|WikiProject Plants||(Rated Redirect-class)|
Does anyone know if the "winter rye" that's sometimes overseeded into turfgrass is a Lolium species? --Belgrano 21:21, 16 March 2007 (UTC)
This page is great for my science homework
Ryegrass adaptation in the US
I've removed this map from the article;
1. It is not adequately labelled, it probably refers to perennial ryegrass but it does not say so. And if it is for perennial ryegrass, then it belongs in that specific article.
2. The term 'adaptation' means little in itself, and needs to be further elaborated here.
Imc 10:14, 17 December 2006 (UTC)
The adaptation map is incorrect for perennial ryegrass.

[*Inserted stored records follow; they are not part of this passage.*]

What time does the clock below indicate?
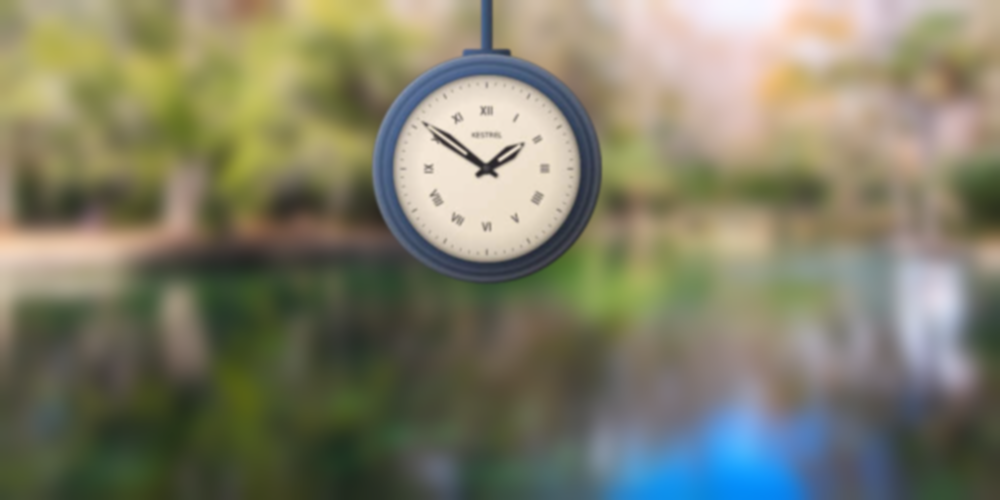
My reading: 1:51
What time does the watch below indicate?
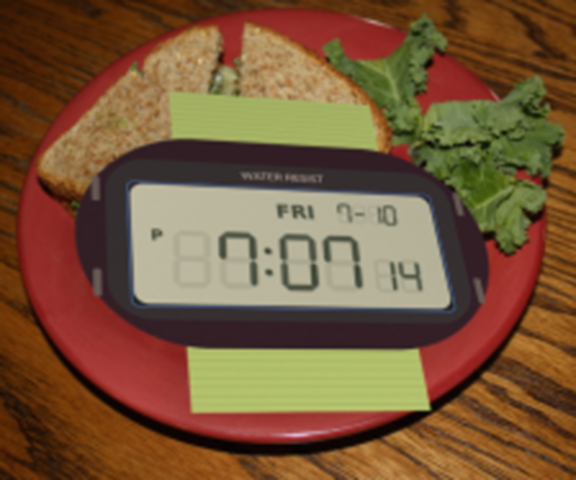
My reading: 7:07:14
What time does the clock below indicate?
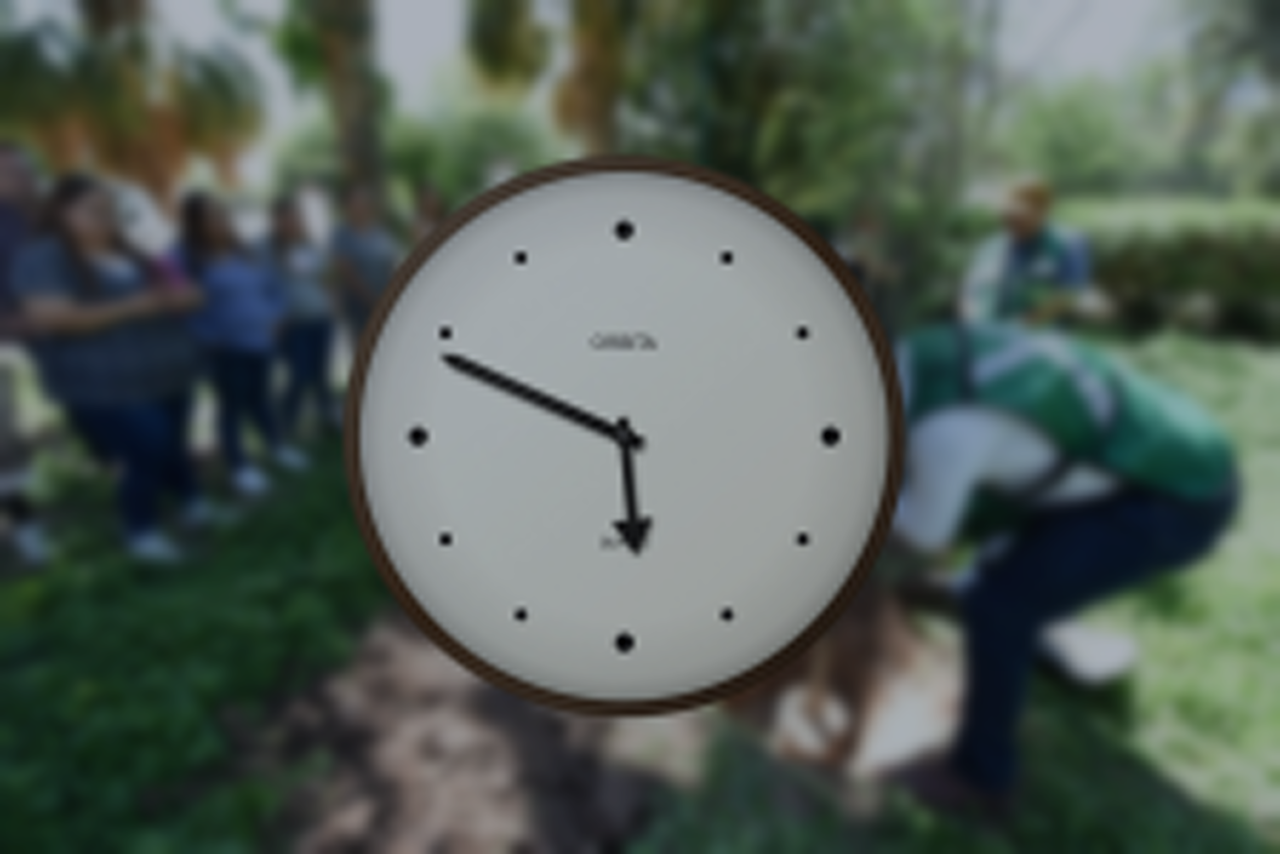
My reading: 5:49
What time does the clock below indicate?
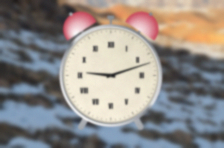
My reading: 9:12
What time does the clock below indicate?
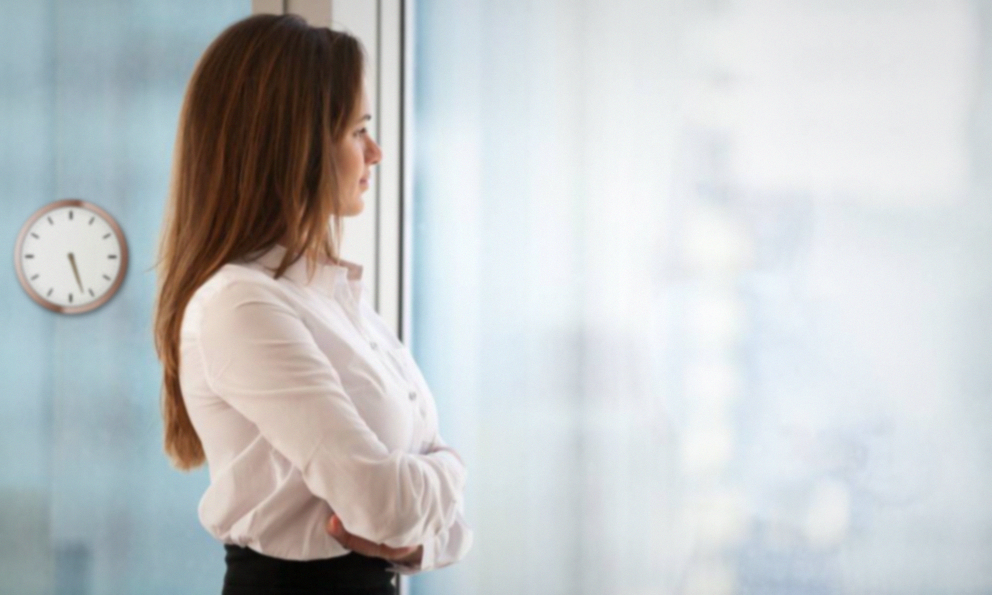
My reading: 5:27
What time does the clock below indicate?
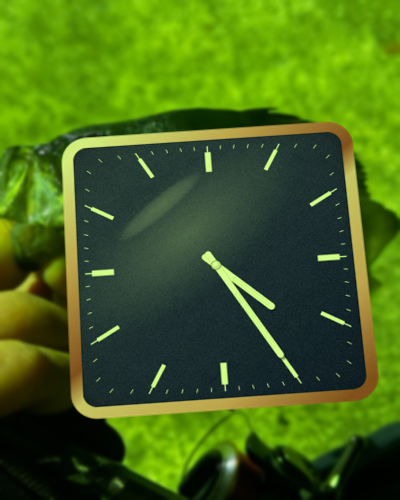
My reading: 4:25
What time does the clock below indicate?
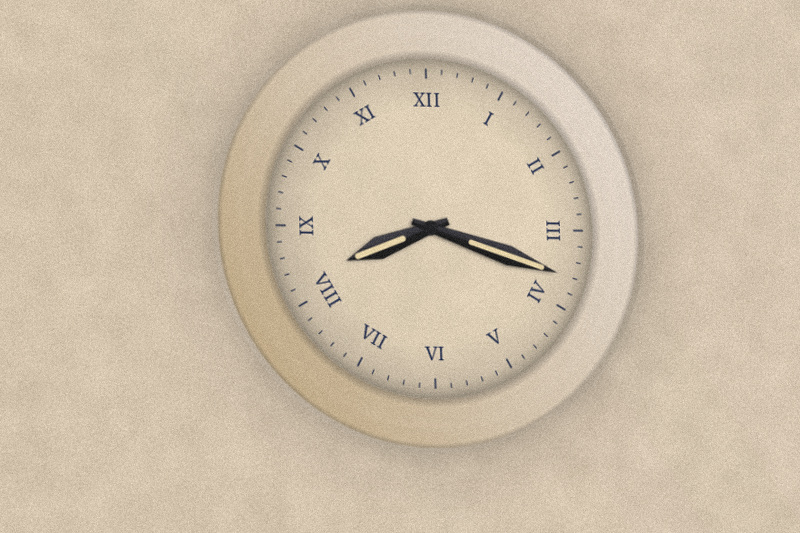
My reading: 8:18
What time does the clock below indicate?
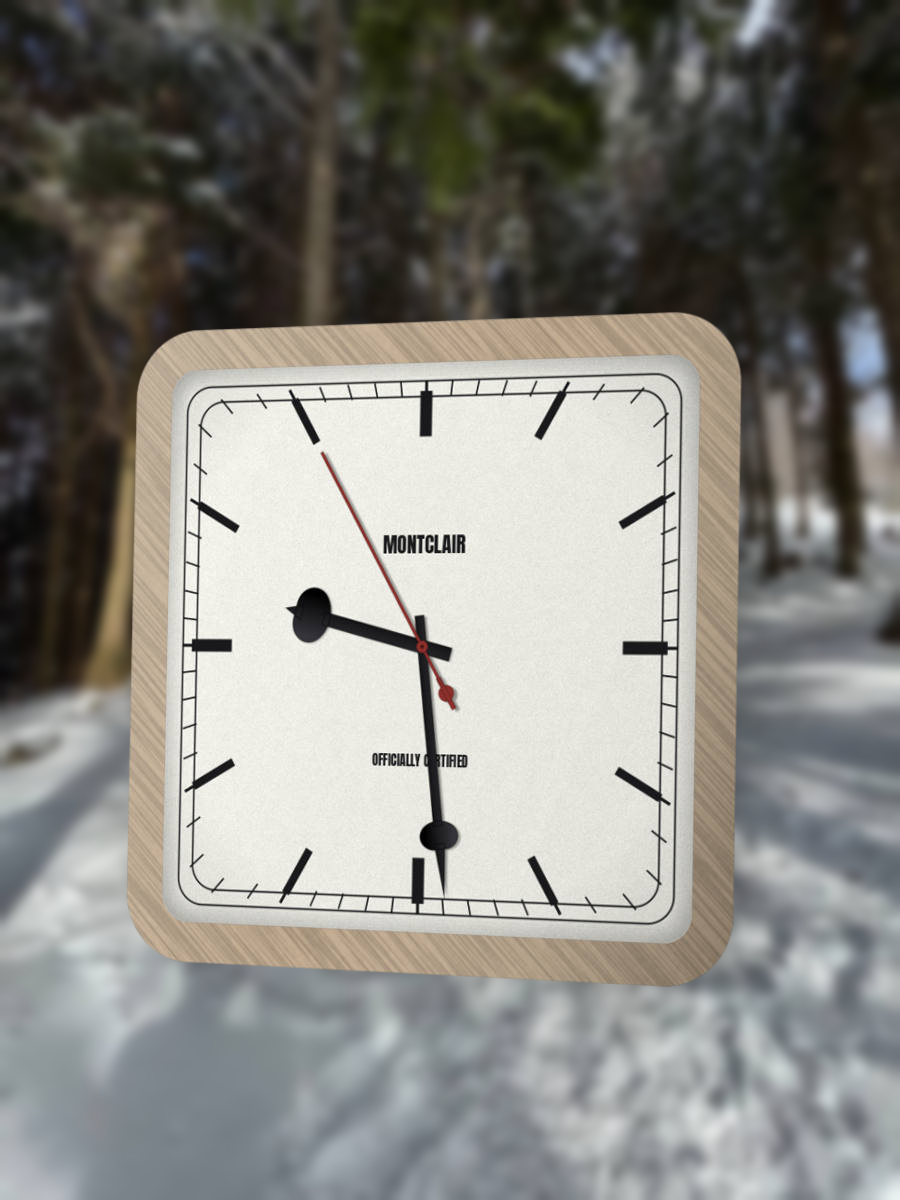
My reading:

As a permanent lawn, it can successfully grow in areas with mild winters and summers. It has poor tolerance for high heat or extreme cold. The pictured map most likely represents Fescue's (Festuca) adaptation area in the US.
Symbiotic 'fungal endophyte'
Clarification of what fungus is needed or this sentence is extraneous and confusing. Also, a citation is needed or this claim may be dispututed. PMID would be ideal. Perhaps the author was thinking of rye grain which can be used as a substrate for ergot fungi? The author could mean a fruiting fungus such as a mushroom as well. If someone could provide clarification, I will gladly find and cite an appropriate PubMed linked publication. I will look into it when/if I get the time.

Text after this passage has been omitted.